= Source data =

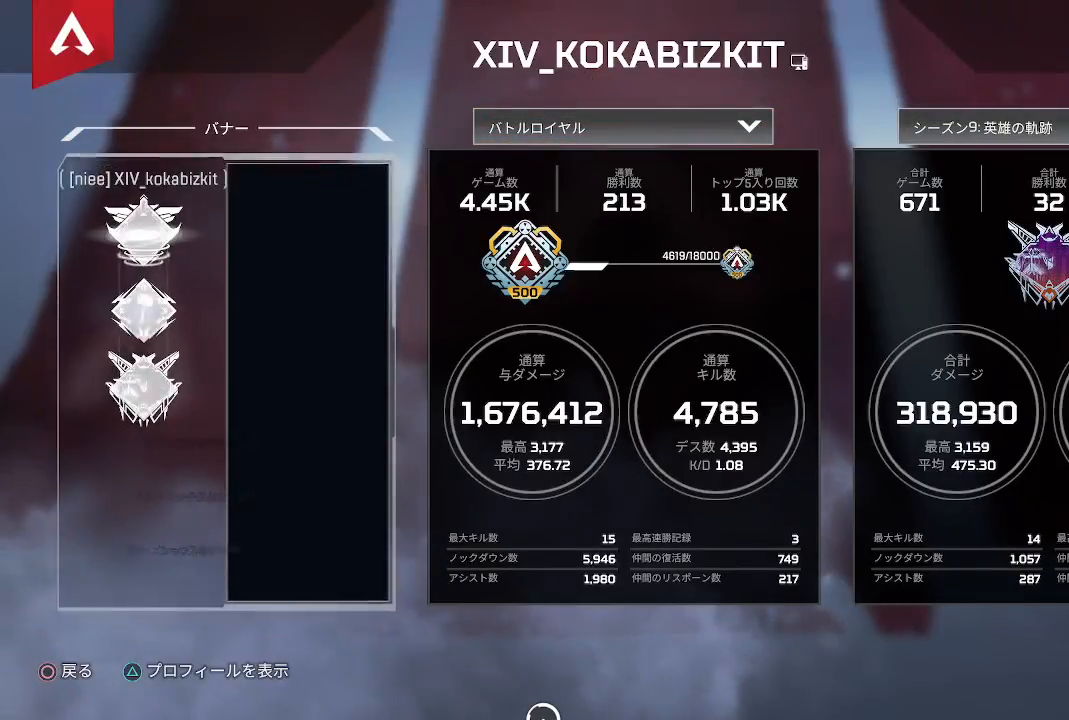
{"buttons": [], "left_stick": "center", "right_stick": "center", "events": []}
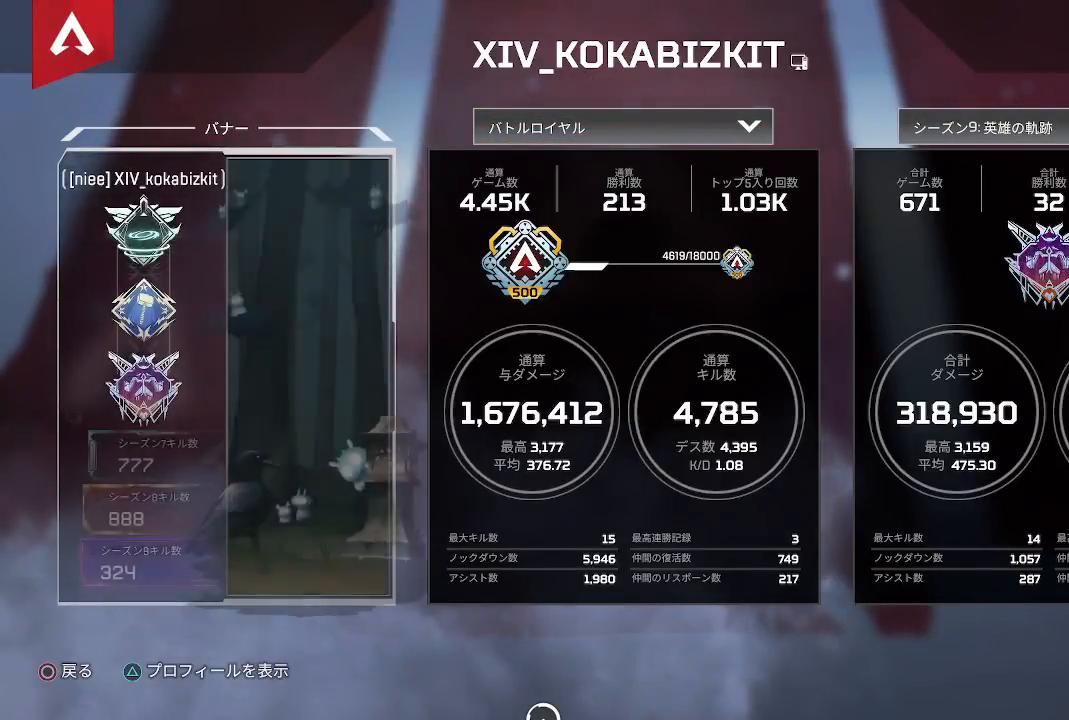
{"buttons": [], "left_stick": "center", "right_stick": "center", "events": [[133, "CIRCLE", "down"], [267, "CIRCLE", "up"]]}
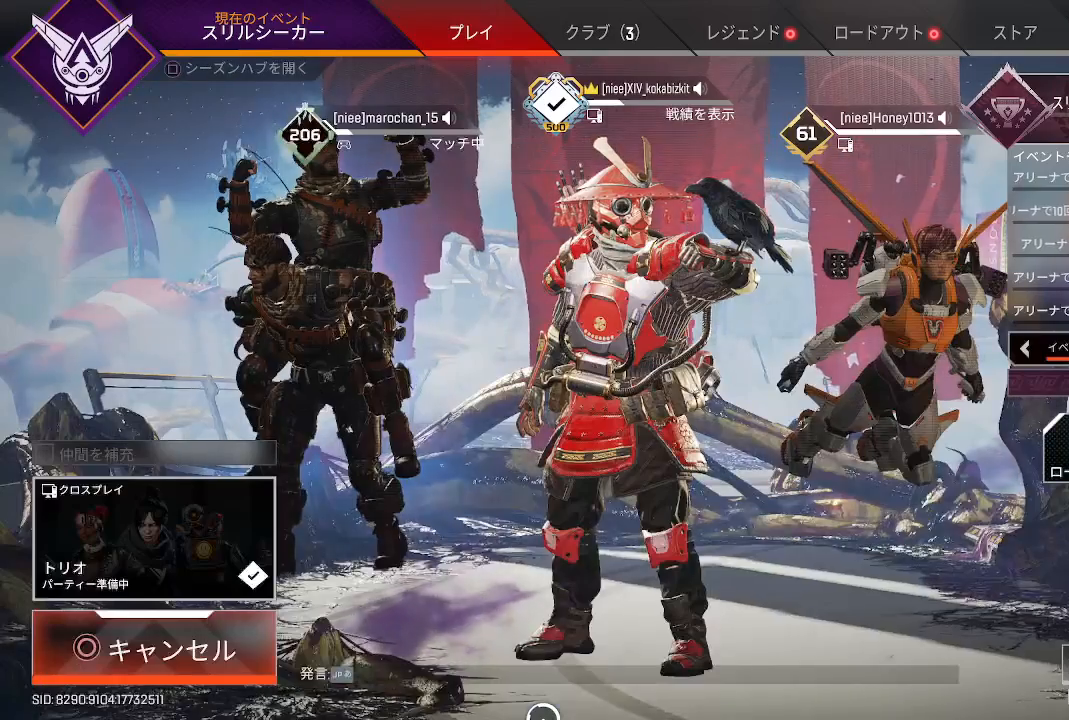
{"buttons": [], "left_stick": "center", "right_stick": "center", "events": []}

= Requirement =
Please give back the material above exactly as written, pictures omitted.

= Reply to the exercise =
{"buttons": [], "left_stick": "center", "right_stick": "center", "events": []}
{"buttons": [], "left_stick": "center", "right_stick": "center", "events": [[133, "CIRCLE", "down"], [267, "CIRCLE", "up"]]}
{"buttons": [], "left_stick": "center", "right_stick": "center", "events": []}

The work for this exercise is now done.